Holby’s team funds projects “outside the hospital walls,” she said. “We want to partner with organizations that are doing things outside our core functions. We know we can move further, faster together.”

Crisis Assistance Ministry in Charlotte is one such organization. People come to Crisis Assistance Ministry – often on foot or by bus – to seek help with basic needs including emergency financial assistance for rent and utilities, clothing, household goods, furniture, beds, and appliances. “Our goal is to keep people housed,” said Adam Cline, Associate Director of Major Gifts for Crisis Assistance Ministry. “And Novant Health understands there’s more that people need once the emergency is addressed.”
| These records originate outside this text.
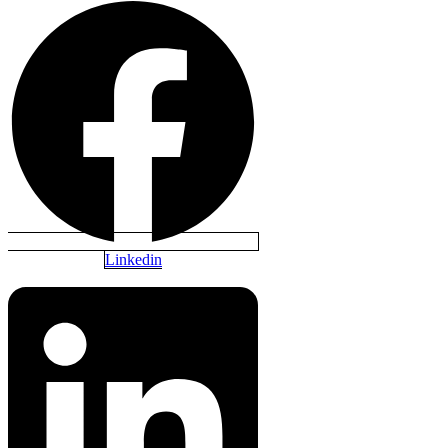
Linkedin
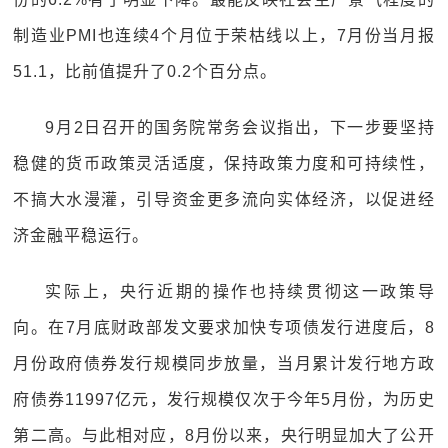
制造业PMI也连续4个月位于荣枯线以上，7月份当月报
51.1，比前值提升了0.2个百分点。
9月2日召开的国务院常务会议指出，下一步要坚持
稳健的货币政策灵活适度，保持政策力度和可持续性，
不搞大水漫灌，引导资金更多流向实体经济，以促进经
济金融平稳运行。
实际上，央行近期的操作也持续贯彻这一政策导
向。在7月底财政部发文要求加快专项债发行进度后，8
月份政府债券发行规模同步放量，当月累计发行地方政
府债券11997亿元，发行规模仅次于今年5月份，为历史
第二高。与此相对应，8月份以来，央行明显加大了公开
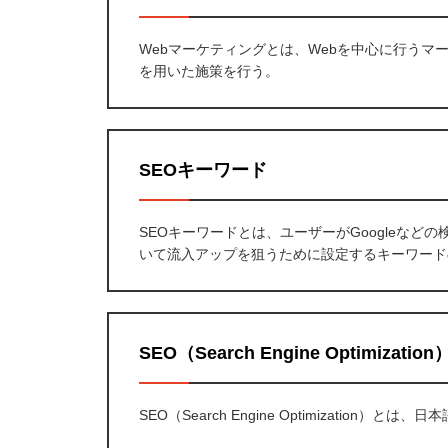
Webマーケティングとは、Webを中心に行うマー
を用いた施策を行う。
SEOキーワード
SEOキーワードとは、ユーザーがGoogleな
いて流入アップを狙うために設定するキーワード
SEO（Search Engine Optimization
SEO（Search Engine Optimization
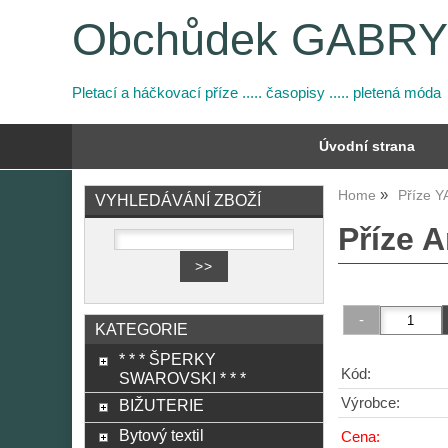
Obchůdek GABR
Pletací a háčkovací příze ..... časopisy ..... pletená móda
Úvodní strana
Home
Příze 
VYHLEDÁVÁNÍ ZBOŽÍ
Příze 
KATEGORIE
* * * ŠPERKY
Kód:
SWAROVSKI * * *
Výrobce:
BIŽUTERIE
Bytový textil
Cena:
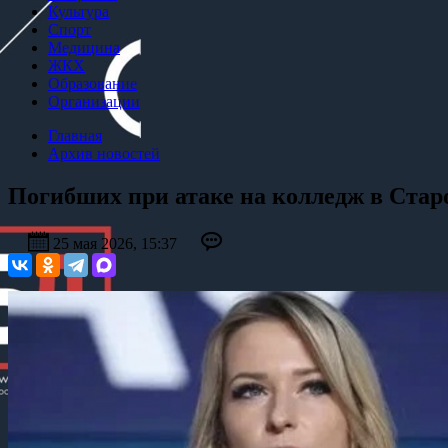
Культура
Спорт
Медицина
ЖКХ
Образование
Организации
Главная
Архив новостей
Погибших при атаке на колледж в Стар
25 мая 2026, 15:37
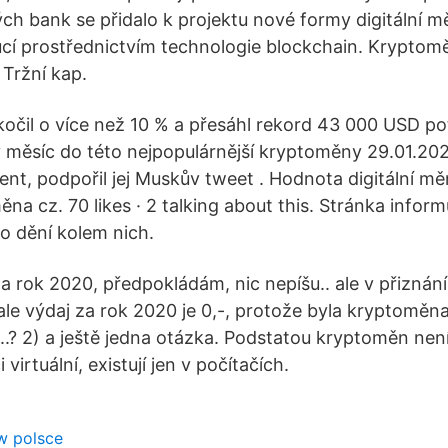
ch bank se přidalo k projektu nové formy digitální m
tucí prostřednictvím technologie blockchain. Kryptom
Tržní kap.
kočil o více než 10 % a přesáhl rekord 43 000 USD po
ý měsíc do této nejpopulárnější kryptoměny 29.01.202
ent, podpořil jej Muskův tweet . Hodnota digitální mě
a cz. 70 likes · 2 talking about this. Stránka inform
o dění kolem nich.
a rok 2020, předpokládám, nic nepíšu.. ale v přiznání
, ale výdaj za rok 2020 je 0,-, protože byla kryptomě
.? 2) a ještě jedna otázka. Podstatou kryptoměn nen
i virtuální, existují jen v počítačích.
 w polsce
One way Novant Health helps is with a volunteer breakfast ministry. “Many of our customers seeking financial assistance may have missed work and skipped a meal to be here,” Cline said. “To have volunteers from Novant serving meals while customers wait to see a caseworker provides both dignity and welcome relief.”
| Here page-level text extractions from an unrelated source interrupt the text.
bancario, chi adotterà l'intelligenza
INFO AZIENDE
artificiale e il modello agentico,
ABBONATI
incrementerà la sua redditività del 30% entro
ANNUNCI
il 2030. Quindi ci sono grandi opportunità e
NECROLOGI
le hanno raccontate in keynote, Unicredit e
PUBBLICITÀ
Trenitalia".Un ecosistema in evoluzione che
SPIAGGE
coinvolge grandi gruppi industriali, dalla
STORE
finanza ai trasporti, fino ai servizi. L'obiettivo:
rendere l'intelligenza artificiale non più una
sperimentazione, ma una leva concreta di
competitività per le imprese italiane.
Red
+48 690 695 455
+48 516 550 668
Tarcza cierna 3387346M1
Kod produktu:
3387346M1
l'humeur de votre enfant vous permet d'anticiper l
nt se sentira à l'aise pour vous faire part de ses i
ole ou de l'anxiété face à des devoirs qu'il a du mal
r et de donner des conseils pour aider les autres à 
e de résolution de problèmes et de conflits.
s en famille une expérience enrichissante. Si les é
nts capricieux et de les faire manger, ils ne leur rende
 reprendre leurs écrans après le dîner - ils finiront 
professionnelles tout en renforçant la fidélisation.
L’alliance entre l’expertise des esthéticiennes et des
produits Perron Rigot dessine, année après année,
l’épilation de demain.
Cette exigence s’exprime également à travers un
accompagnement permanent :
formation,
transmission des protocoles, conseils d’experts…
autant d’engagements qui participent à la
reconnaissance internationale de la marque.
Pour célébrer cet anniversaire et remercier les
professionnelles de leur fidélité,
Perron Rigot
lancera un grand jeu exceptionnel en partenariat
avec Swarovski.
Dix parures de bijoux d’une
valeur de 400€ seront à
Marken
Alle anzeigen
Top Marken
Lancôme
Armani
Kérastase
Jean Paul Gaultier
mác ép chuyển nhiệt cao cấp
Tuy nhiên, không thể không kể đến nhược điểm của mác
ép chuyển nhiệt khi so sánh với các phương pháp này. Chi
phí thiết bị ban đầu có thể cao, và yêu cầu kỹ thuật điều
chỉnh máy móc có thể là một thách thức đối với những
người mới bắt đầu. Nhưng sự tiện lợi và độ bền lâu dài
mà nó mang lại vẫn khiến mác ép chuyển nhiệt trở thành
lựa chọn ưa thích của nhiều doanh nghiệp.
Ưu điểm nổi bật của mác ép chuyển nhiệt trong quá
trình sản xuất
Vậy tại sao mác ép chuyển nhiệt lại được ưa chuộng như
Novant Health’s  breakfast ministry and most other in-person volunteer efforts have been paused during COVID-19 but will pick back up again in 2021. “We’ve shifted the way we partner,” said Holby. “We’re looking at more virtual partnerships – small events we can attend, while masked – and COVID-appropriate volunteer opportunities, like no-contact meal delivery.”

There are too many Novant Health/Crisis Assistance Ministry partnerships to list, Cline said, but here are a few:

  • Teammates regularly volunteer in Crisis Assistance Ministry’s free store and furniture bank and provide much-needed clothing and household goods. Novant Health Lakeside Family Physicians collected about 600 coats for a coat drive last year.
  • Novant Health donated reusable, cloth masks early in the pandemic for staff, volunteers, and customers.
  • Prior to the pandemic, the One Charlotte Health Alliance (of which Novant Health is a member) was regularly sending a “health bus” to Crisis Assistance Ministry to provide blood pressure and cholesterol screenings and physician referrals.
  • “Novant does so much for our community,” Cline said. “And it starts at the top. From a Novant executive who served as our board chair, to those who come out on a Saturday to volunteer - it’s all meaningful.”
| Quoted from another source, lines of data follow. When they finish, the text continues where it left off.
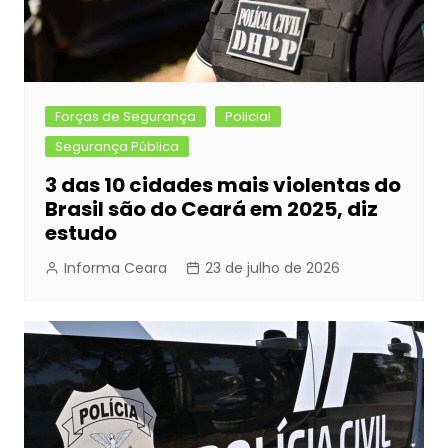
Forças de Segurança
Policial
Segurança Pública
3 das 10 cidades mais violentas do
Brasil são do Ceará em 2025, diz
estudo
Informa Ceara
23 de julho de 2026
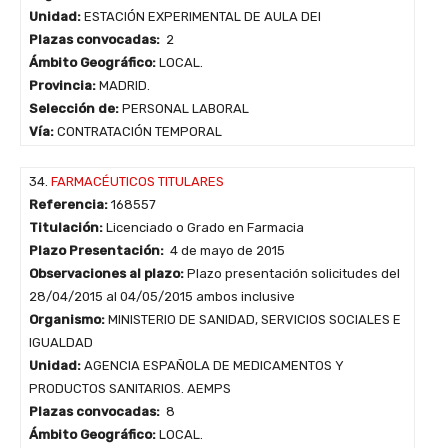
Unidad:
ESTACIÓN EXPERIMENTAL DE AULA DEI
Plazas convocadas:
2
Ámbito Geográfico:
LOCAL.
Provincia:
MADRID.
Selección de:
PERSONAL LABORAL
Vía:
CONTRATACIÓN TEMPORAL
34.
FARMACÉUTICOS TITULARES
Referencia:
168557
Titulación:
Licenciado o Grado en Farmacia
Plazo Presentación:
4 de mayo de 2015
Observaciones al plazo:
Plazo presentación solicitudes del
28/04/2015 al 04/05/2015 ambos inclusive
Organismo:
MINISTERIO DE SANIDAD, SERVICIOS SOCIALES E
IGUALDAD
Unidad:
AGENCIA ESPAÑOLA DE MEDICAMENTOS Y
PRODUCTOS SANITARIOS. AEMPS
Plazas convocadas:
8
Ámbito Geográfico:
LOCAL.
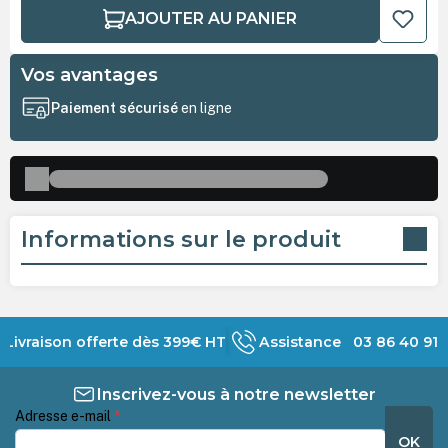
AJOUTER AU PANIER
Vos avantages
Paiement sécurisé
en ligne
Informations sur le produit
Livraison offerte dès 399€ HT
Assistance 03 86 40 91 
Inscrivez-vous à notre newsletter
Adresse e-mail
*
OK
Novant Health’s community partners in Winston-Salem include Crisis Control Ministry , including the group’s free pharmacy; Forsyth Technical Community College (providing sonography equipment to the program and hiring sonographers who graduate from the program) and the Chamber of Commerce, including the Senior Academy. “We help high school seniors at risk of not graduating by showing them career opportunities available if they stay in school,” Holby said.

High school graduation rates may not ordinarily be the purview of a healthcare system. But educational attainment is linked to health and life expectancy.

“All needs are connected,” Cline said. “and Novant Health understands that stable housing is an important social determinant of heath.”

Top caption: Crisis Assistance Ministry provides free clothing, among many other services, to those who need it most.